= Titanic: The Board Game =

1998 board game

Box cover of the first edition, 1998

Titanic: The Board Game is a board game published by Universal Games in 1998 that is based on the 1912 sinking of the Titanic. The game was commercially popular, and a reprint was released in 2012. However, critical reviews towards its gameplay and strategy were mixed.

== Gameplay ==
===Object of the game===
The six players take the role of six fictitious passengers aboard the RMS Titanic. Moving around the Board, players must collect several items in order to move up to the First Class areas towards the lifeboats. Once all of these have been acquired, players can move to other areas of the Board and head to the Lifeboats. The first to reach the Lifeboats is the winner.
The remaining survivor with the most money may be the second-place winner. Though the game continues until only one player has yet to reach their life boat; that player goes down with the ship.

===Areas on the board===
The board has a layout similar to the RMS Titanic. In the Second Class areas (where the game starts), there are several rooms for players to enter:

- Player's Suite
- Purser's Office
- Passport Office
- Safety Office
- Steerage (Players who enter Steerage must pay $200 to return to 2nd Class)
- Jail (Players in Jail lose a turn)

The Wireless Room cannot be accessed by Players, but is used for Telegram Cards, that instruct Players on where to go, whom to pay or who pays you money.

Once in 1st Class, players are paid $200, and must pass through a route towards the lifeboats:

- The Gymnasium
- The First Class Lounge
- The Captain's Quarters
- The Smoking Room
- The Dining Room
- The Bridge
- The Poop Deck

After this, players may enter the lifeboats and the game is over.

===Other playing cards===

- Gossip Cards - These cards act similarly to the Telegram cards, but in the form of passenger conversations. Payment, for example, is written in the form of bribery, or instructions on movement can be seen as instructing a Player to follow another more suspicious character.
- Bellhops - The Bellhop tokens can be used to evade Steerage or moving to an undesirable place. However, they cannot be used as an exchange for money. Bellhop tokens are given free of charge to players whenever they land on a Bellhop space on the Board or are gifted one via telegram.

==Publication history==
Titanic: The Board Game was designed by Sandra Gentry and Valen Brost, and was released by Universal Games in 1998 in North America, the UK, and France (where it was titled Titanic: le jeu.)

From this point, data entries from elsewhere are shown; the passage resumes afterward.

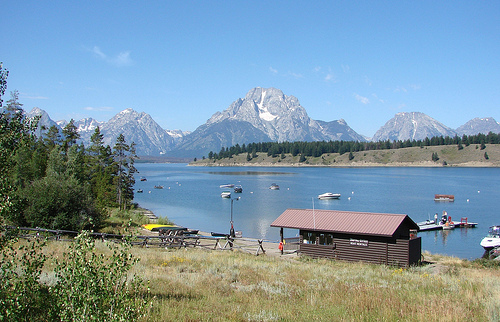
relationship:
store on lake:
[276, 203, 423, 270] [133, 160, 499, 255]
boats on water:
[138, 172, 465, 216] [133, 160, 499, 255]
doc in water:
[417, 214, 482, 234] [133, 160, 499, 255]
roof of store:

To coincide with the centennial of the sinking, Universal released Titanic: The Board Game Centennial Edition in late 2012.

==Reception==
The game was very successful in 1998, selling 300,000 units, and becoming one of the top five selling games at Toys "R" Us that year.

Not everyone was enamored of the game. Tom Snider, writing for the Mansfield News Journal, praised the game's artwork and presentation, but was uncomfortable with the concept of turning a tragedy into a game, finding "the subject matter and the game's object unsettling [...] I felt like I was belittling the memories of those who suffered during this disaster." He described the gameplay as "a bizarre mix of the stagnant meeting the complex."

Zillions gave the game an overall positive review, praising the game's variety and suspenseful, surprising gameplay, although criticizing the lengthy playing time and over-reliance on luck.